*PROVIDED TEXT*
☆ ☆ ☆ ☆ ☆ ☆ ☆

3D Scanners Bring Historic Facades Back to Life

Published on May 15, 2026 | Translated from Spanish

3D technology offers heritage restorers a precise tool to document, analyze, and replicate damaged elements before touching them. A clear example is the reconstruction of an eroded baroque cornice: the original piece is scanned, the missing part is modeled with software, and an exact mold is printed to cast in resin or mortar. Necessary programs: RealityCapture for photogrammetry, Blender or ZBrush for modeling, and PrusaSlicer to prepare the print.

A 3D scanner digitizes an eroded baroque cornice, while software models the missing part and a printer creates an exact mold in resin.

Photogrammetry and modeling: the digital restorer's tandem 🏛️

The process begins by taking between 50 and 200 photos of the object from all angles, using a DSLR camera or even a high-resolution mobile phone. RealityCapture processes these images and generates a point cloud that becomes a 3D mesh. Then, in Blender, gaps are filled or lost areas are reconstructed based on symmetries or historical references. The final file is exported as an STL for printing in resin or PLA, achieving pieces that fit with a tolerance of 0.1 mm, without the need for chisel or plaster.

☆ ☆ ☆ ☆ ☆ ☆ ☆

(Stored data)
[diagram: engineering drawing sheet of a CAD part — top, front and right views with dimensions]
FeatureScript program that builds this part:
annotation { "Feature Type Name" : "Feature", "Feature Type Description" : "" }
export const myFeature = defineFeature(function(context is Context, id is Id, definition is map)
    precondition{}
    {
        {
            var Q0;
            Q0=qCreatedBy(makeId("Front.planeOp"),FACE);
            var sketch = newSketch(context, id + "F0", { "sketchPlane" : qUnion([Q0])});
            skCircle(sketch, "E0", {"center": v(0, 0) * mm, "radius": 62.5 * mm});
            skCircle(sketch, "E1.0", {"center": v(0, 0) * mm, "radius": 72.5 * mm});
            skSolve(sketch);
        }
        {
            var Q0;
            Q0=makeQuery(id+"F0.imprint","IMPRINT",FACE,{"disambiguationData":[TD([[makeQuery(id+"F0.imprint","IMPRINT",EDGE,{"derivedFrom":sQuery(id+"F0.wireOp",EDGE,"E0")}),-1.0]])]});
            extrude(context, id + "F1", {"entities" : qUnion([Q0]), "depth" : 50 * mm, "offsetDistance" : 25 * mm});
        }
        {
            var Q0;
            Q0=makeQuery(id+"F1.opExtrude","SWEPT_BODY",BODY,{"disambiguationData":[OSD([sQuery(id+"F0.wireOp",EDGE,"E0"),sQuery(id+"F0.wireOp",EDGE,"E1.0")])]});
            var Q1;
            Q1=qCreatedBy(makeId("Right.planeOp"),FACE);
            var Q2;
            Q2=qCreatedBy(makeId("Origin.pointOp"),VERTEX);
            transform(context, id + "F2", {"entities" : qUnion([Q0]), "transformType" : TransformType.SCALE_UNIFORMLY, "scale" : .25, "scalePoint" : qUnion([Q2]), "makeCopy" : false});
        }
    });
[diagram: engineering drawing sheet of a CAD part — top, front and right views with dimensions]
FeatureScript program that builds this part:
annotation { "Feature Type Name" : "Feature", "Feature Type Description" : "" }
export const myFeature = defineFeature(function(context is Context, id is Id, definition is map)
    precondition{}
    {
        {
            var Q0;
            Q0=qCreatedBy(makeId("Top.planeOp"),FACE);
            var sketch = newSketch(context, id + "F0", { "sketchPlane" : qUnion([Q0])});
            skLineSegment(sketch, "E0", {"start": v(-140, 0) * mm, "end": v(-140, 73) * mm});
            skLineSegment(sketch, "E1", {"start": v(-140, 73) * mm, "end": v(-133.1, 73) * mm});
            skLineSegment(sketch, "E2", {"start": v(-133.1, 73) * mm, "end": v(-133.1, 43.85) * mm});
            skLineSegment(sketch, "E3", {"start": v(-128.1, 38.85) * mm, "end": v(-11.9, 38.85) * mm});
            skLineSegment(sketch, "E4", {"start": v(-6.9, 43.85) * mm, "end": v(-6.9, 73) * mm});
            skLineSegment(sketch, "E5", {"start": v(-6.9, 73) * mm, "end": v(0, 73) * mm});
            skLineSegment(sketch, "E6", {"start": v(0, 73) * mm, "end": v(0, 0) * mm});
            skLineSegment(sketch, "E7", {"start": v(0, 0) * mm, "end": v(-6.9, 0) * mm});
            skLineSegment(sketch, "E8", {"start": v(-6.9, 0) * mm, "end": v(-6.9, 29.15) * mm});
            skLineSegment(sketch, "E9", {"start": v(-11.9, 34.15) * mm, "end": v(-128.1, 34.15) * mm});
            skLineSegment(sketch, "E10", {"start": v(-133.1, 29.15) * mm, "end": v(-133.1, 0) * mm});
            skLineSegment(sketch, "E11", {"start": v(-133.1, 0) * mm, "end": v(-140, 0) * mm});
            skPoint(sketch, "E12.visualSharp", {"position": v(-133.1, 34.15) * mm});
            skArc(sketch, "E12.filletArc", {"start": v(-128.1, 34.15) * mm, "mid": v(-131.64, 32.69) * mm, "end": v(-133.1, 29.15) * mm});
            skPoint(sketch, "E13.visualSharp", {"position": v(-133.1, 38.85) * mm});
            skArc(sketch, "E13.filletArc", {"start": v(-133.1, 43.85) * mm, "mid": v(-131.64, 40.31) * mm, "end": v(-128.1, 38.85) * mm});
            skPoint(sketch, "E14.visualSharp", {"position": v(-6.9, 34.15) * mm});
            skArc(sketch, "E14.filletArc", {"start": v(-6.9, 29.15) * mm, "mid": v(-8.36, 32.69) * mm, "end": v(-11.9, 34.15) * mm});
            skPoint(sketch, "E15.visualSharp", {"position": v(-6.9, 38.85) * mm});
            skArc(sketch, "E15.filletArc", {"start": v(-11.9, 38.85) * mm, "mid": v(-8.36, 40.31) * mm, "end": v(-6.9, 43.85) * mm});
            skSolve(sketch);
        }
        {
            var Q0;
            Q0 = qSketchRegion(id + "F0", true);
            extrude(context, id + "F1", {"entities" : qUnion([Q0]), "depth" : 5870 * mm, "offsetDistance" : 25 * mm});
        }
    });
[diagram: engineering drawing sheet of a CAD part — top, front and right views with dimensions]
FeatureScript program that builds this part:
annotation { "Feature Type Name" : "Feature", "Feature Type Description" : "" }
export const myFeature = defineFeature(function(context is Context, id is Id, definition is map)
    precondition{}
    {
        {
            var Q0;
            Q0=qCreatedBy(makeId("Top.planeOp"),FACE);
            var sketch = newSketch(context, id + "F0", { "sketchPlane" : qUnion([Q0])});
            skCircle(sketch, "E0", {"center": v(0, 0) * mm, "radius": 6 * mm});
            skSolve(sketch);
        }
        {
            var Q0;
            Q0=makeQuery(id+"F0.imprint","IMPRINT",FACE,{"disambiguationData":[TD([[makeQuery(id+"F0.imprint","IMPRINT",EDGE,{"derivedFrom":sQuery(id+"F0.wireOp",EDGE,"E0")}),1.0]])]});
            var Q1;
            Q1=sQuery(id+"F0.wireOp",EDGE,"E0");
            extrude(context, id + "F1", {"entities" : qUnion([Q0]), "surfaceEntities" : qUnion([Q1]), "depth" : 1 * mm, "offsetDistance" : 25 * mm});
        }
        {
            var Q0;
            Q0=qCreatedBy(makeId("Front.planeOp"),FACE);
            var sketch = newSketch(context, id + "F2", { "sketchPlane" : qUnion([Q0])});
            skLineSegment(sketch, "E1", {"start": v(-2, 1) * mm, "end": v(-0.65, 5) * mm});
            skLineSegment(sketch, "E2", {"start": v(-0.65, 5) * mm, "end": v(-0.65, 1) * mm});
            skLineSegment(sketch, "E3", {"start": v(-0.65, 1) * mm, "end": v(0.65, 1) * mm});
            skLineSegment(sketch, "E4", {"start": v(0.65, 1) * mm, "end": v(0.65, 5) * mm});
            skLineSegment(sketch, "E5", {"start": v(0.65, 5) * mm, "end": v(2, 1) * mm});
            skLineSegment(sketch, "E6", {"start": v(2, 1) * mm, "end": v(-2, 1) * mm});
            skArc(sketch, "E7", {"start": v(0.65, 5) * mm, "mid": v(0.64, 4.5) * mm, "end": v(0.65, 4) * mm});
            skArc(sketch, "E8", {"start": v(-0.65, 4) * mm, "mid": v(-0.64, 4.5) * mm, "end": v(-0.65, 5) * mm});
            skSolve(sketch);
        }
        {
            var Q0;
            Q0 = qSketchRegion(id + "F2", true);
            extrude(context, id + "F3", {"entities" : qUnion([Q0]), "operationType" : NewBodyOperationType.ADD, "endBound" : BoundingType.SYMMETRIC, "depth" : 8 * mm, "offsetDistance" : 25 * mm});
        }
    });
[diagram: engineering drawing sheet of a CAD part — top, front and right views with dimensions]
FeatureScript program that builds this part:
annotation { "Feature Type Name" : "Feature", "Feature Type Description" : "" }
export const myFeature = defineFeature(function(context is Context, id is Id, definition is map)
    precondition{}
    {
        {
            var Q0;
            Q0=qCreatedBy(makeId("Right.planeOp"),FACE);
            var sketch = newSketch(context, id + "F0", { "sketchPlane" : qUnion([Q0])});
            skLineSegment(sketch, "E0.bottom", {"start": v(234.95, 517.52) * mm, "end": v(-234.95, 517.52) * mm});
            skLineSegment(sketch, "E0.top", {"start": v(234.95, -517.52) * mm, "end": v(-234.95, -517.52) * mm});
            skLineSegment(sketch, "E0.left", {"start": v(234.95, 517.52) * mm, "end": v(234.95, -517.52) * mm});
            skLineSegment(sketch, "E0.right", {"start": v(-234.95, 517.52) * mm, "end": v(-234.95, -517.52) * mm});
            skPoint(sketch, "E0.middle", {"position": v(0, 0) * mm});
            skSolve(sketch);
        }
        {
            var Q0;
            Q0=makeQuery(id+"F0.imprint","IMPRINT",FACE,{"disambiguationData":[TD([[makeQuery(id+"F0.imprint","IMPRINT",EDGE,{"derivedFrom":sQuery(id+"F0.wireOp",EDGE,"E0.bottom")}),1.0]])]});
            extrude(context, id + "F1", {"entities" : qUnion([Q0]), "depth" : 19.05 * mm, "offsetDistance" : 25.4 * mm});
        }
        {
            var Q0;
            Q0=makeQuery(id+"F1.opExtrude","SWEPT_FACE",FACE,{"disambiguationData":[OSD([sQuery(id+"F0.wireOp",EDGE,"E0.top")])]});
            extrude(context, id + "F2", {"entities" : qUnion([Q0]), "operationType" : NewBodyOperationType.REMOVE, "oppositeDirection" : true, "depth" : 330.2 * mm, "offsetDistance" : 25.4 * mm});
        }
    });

☆ ☆ ☆ ☆ ☆ ☆ ☆

*WHAT THIS EXERCISE ASKS*
(a) In the article on 3D scanners and historic facades, why is the final file exported as an STL? Answer in one to three sentences.
(b) Write a continuation of the article on 3D scanners and historic facades, starting after its last sentence.
The stored data is separate from the article on 3D scanners and historic facades.

*PER-TASK OUTPUTS*
(a) The STL file is exported so the reconstructed piece can be printed in resin or PLA. This produces pieces that fit with a tolerance of 0.1 mm without needing a chisel or plaster.

(b)
When the software cries more than the original stonemason 😅

The funny thing is that now the restorer spends more time fighting with the RealityCapture license than carving stone. You sit down to scan a 17th-century capital and the program tells you that you need 8 GB of extra RAM. Then, while modeling, Blender crashes because the mesh has too many triangles. In the end, the laser scanner marks a crack that even the architect's eye didn't see, and you end up printing a support that looks like a giant dental prosthesis. That said, the result is so accurate that even the saint on the facade seems grateful.